** Selected extract follows **
Wednesday, January 5, 2011

Transformation (part 7)

I used to despise it when people would say, "I just want to be friends because I really value my friendship with you." Its pretty ironic though because I used to say that all the time to the girls that would approach me and confess their feelings for me; but, I guess we all have double standards we're not quite proud of right? However, the more I got to know Jane, the more I began thinking to myself that I would rather be close to her as a friend than be nothing at all to her. I can honestly say that Jane was the first girl I ever felt this way for; but that's also because I was thoroughly convinced that she was way out of my league. However, it wasn't because I lacked confidence in myself in any way; rather, it was because I lacked confidence in my relationship with God. At that point in my life, God was just a passenger in the backseat and not really the navigator of my life. My friends had no idea why I felt like she was out of my league and they would always tell me to be more confident in myself because I had everything going for me, at least on the outside that is. Though I was still not under the same roof as God, He was still my Father remember?  This distance that I had with God weighed heavily on my conscience because I've always been a hopeless romantic and therefore, I always had marriage in mind: and if I was to view Jane as a potential wife, I knew I would have to be a lot closer to God's heart and capable of being a spiritual leader rather than a follower.
** End of Selected extract **
** Provided material follows **
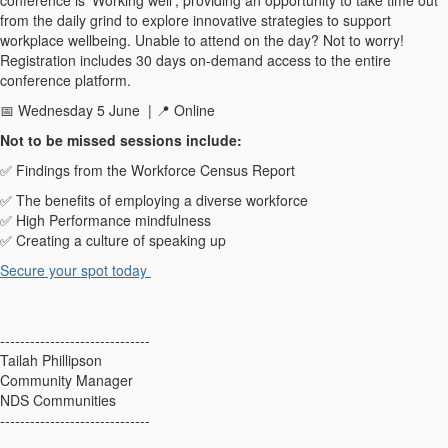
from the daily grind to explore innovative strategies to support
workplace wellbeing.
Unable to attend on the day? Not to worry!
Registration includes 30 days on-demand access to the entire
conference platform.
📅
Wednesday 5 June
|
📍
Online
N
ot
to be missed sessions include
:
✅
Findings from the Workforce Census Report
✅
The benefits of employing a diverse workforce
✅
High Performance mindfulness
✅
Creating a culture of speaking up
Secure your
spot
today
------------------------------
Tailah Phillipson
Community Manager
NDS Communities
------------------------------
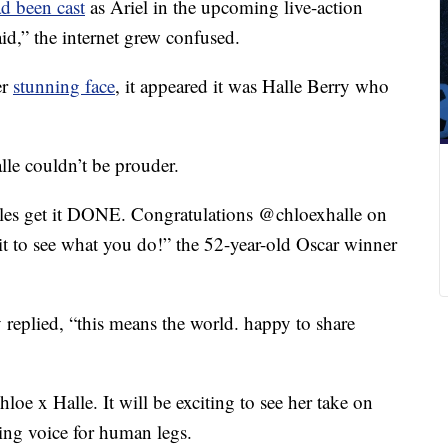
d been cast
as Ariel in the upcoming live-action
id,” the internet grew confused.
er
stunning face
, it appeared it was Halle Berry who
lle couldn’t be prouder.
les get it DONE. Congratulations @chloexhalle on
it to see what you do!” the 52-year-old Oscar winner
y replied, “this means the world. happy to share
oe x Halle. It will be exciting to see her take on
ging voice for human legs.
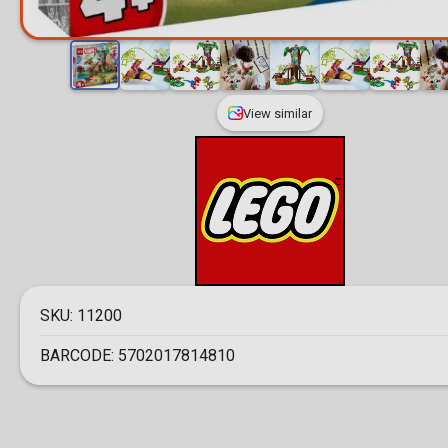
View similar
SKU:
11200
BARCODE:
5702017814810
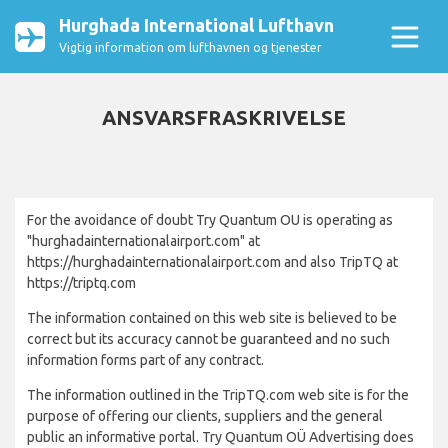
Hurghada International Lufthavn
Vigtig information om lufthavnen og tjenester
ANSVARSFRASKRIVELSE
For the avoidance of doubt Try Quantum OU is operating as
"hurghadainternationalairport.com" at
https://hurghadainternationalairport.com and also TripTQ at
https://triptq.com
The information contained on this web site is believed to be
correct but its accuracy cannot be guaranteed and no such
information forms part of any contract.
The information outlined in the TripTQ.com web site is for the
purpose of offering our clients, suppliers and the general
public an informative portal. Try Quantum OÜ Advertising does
** End of Provided material **
> Goal of the exercise
Pick up the blog entry about Jane and faith after its final sentence, and write the next paragraph in the same first-person voice.

> Exercise output
Contrary to popular belief, the first impression that I usually give to people is nothing like who I really am on the inside. On the outside, I emit a certain aura of confidence in the way I carry myself and many times people misconceive my confidence, my way with words, and my physical appearance as a flashing light that screams, "I'M A PLAYER." I suppose there is some merit behind this perception, because I never really had a problem in the whole "dating department;" but, that was never because I was set on putting another notch on my belt like most other guys. I never had a problem with getting girls because I've always been very confident in myself; but more importantly, because I hated being lonely. Up until I came to Korea, I've never been single for more than a few months at a time.When I came to Korea however, I was like a man on a mission looking for his future wife because I knew I would never find her in Memphis. The very fact that I was in Korea altered my perception on relationships; but even then, the Devil was still hidden in the details. Though I had the right intentions in looking for a God fearing woman, I still viewed them as a means to get closer to God rather than get closer to Him on my own first. Satan definitely capitalized on this fallacy of mine and it really showed in the following months.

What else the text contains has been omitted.